Schindler’s List (1993)
Rated R
Budget: $22 million
Box Office: $ $321,306,305 (worldwide)

Inspired by Thomas Keneally’s 1982 novel, Steven Spielberg’s masterful Schindler’s List popularized the heroic efforts of Oskar Schindler, a German industrialist who was a member of the Nazi Party during World War II, but saved more than 1,000 Jewish refugees during the Holocaust by employing them in his enamelware and ammunitions factories.

Shortly after the release of the compelling, yet sobering film, Spielberg explained to the BBC’s Jeremy Isaacs why he filmed it in black-and-white: “My only frame of reference not only to the Holocaust, but the entire second World War is black and white because I was brought up watching black-and-white documentaries, black and white archival footage, black and white movies about that period…I don’t have a color frame of reference.”

Sin City (2005)
Rated R
Budget: $40 million
Box Office: $158,753,820 (worldwide)

Based on Frank Miller’s hardboiled, neo-noir graphic novel series, Sin City is the closest Hollywood has ever come to reproducing comics on the silver screen. Director Robert Rodriguez, partnering with Miller, follows Miller’s work slavishly, often recreating scenes panel-for-panel. The effect is mesmerizing.

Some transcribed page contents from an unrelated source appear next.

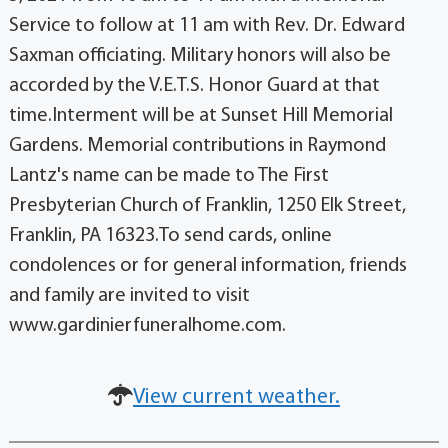
Service to follow at 11 am with Rev. Dr. Edward
Saxman officiating. Military honors will also be
accorded by the V.E.T.S. Honor Guard at that
time.Interment will be at Sunset Hill Memorial
Gardens. Memorial contributions in Raymond
Lantz's name can be made to The First
Presbyterian Church of Franklin, 1250 Elk Street,
Franklin, PA 16323.To send cards, online
condolences or for general information, friends
and family are invited to visit
www.gardinierfuneralhome.com.
View current weather.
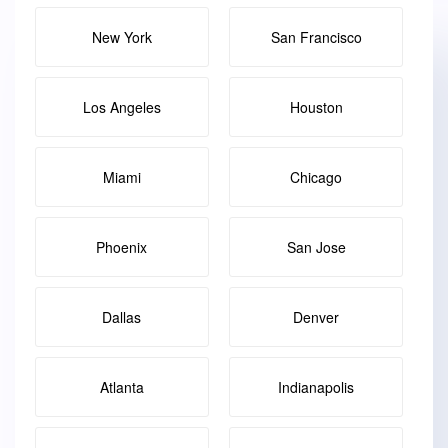
New York
San Francisco
Los Angeles
Houston
Miami
Chicago
Phoenix
San Jose
Dallas
Denver
Atlanta
Indianapolis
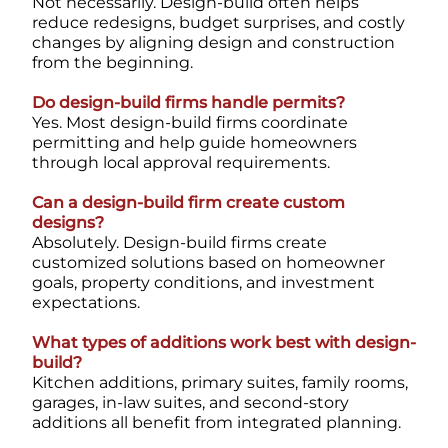
Not necessarily. Design-build often helps
reduce redesigns, budget surprises, and costly
changes by aligning design and construction
from the beginning.
Do design-build firms handle permits?
Yes. Most design-build firms coordinate
permitting and help guide homeowners
through local approval requirements.
Can a design-build firm create custom
designs?
Absolutely. Design-build firms create
customized solutions based on homeowner
goals, property conditions, and investment
expectations.
What types of additions work best with design-
build?
Kitchen additions, primary suites, family rooms,
garages, in-law suites, and second-story
additions all benefit from integrated planning.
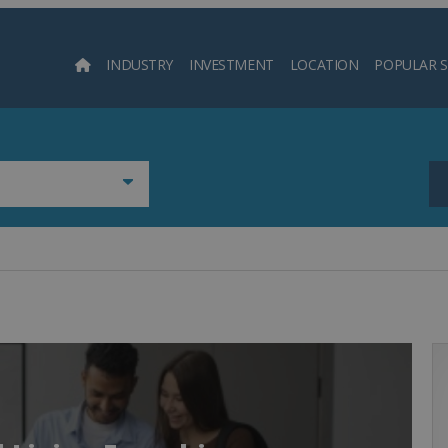
INDUSTRY
INVESTMENT
LOCATION
POPULAR 
Searc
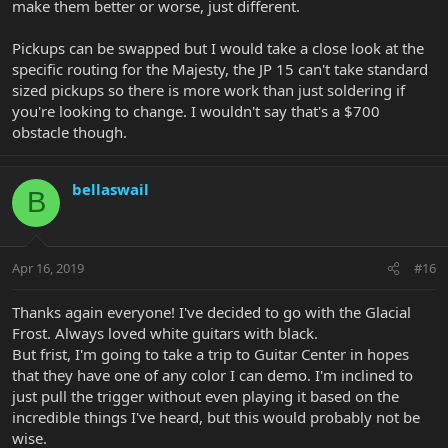
make them better or worse, just different.
Pickups can be swapped but I would take a close look at the
specific routing for the Majesty, the JP 15 can't take standard
sized pickups so there is more work than just soldering if
you're looking to change. I wouldn't say that's a $700
obstacle though.
bellaswail
B
Apr 16, 2019
#16
Thanks again everyone! I've decided to go with the Glacial
Frost. Always loved white guitars with black.
But frist, I'm going to take a trip to Guitar Center in hopes
that they have one of any color I can demo. I'm inclined to
just pull the trigger without even playing it based on the
incredible things I've heard, but this would probably not be
wise.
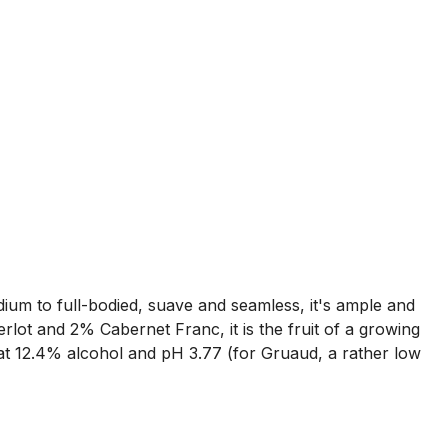
dium to full-bodied, suave and seamless, it's ample and
lot and 2% Cabernet Franc, it is the fruit of a growing
 at 12.4% alcohol and pH 3.77 (for Gruaud, a rather low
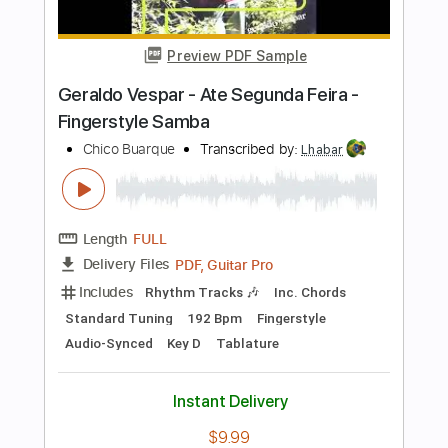
Audio-Synced
Key A
Tablature
Instant Delivery
$6.99
Add to Cart
Buy Now
more_vert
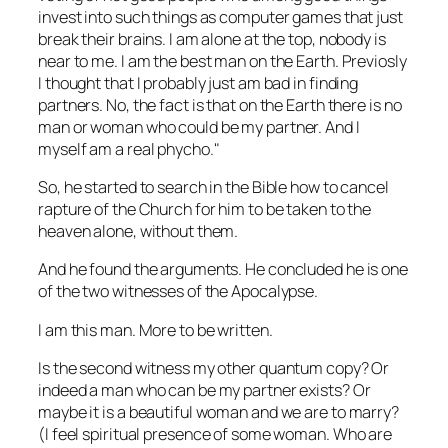
invest into such things as computer games that just
break their brains. I am alone at the top, nobody is
near to me. I am the best man on the Earth. Previosly
I thought that I probably just am bad in finding
partners. No, the fact is that on the Earth there is no
man or woman who could be my partner. And I
myself am a real phycho.
So, he started to search in the Bible how to cancel
rapture of the Church for him to be taken to the
heaven alone, without them.
And he found the arguments. He concluded he is one
of the two witnesses of the Apocalypse.
I am this man. More to be written.
Is the second witness my other quantum copy? Or
indeed a man who can be my partner exists? Or
maybe it is a beautiful woman and we are to marry?
(I feel spiritual presence of some woman. Who are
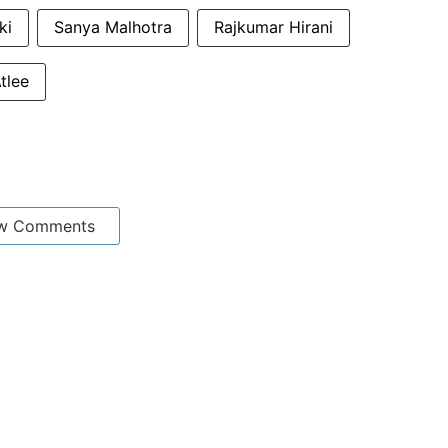
ki
Sanya Malhotra
Rajkumar Hirani
tlee
w Comments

Like the comic books, Sin City the movie makes brilliant use of black and white, contrasting the juxtaposed hues to heighten the drama, the tension and the dark mood of the trio of intertwining tales (the film adapts The Hard Goodbye, The Big Fat Kill and That Yellow Bastard). The movie adds judicious splashes of color, such as red blood, blue eyes and yellow skin, adding to the visual panache. If you enjoyed Pulp Fiction (1994) and Natural Born Killers (1994), or you’re a fan of experimental cinema, you should definitely see Sin City.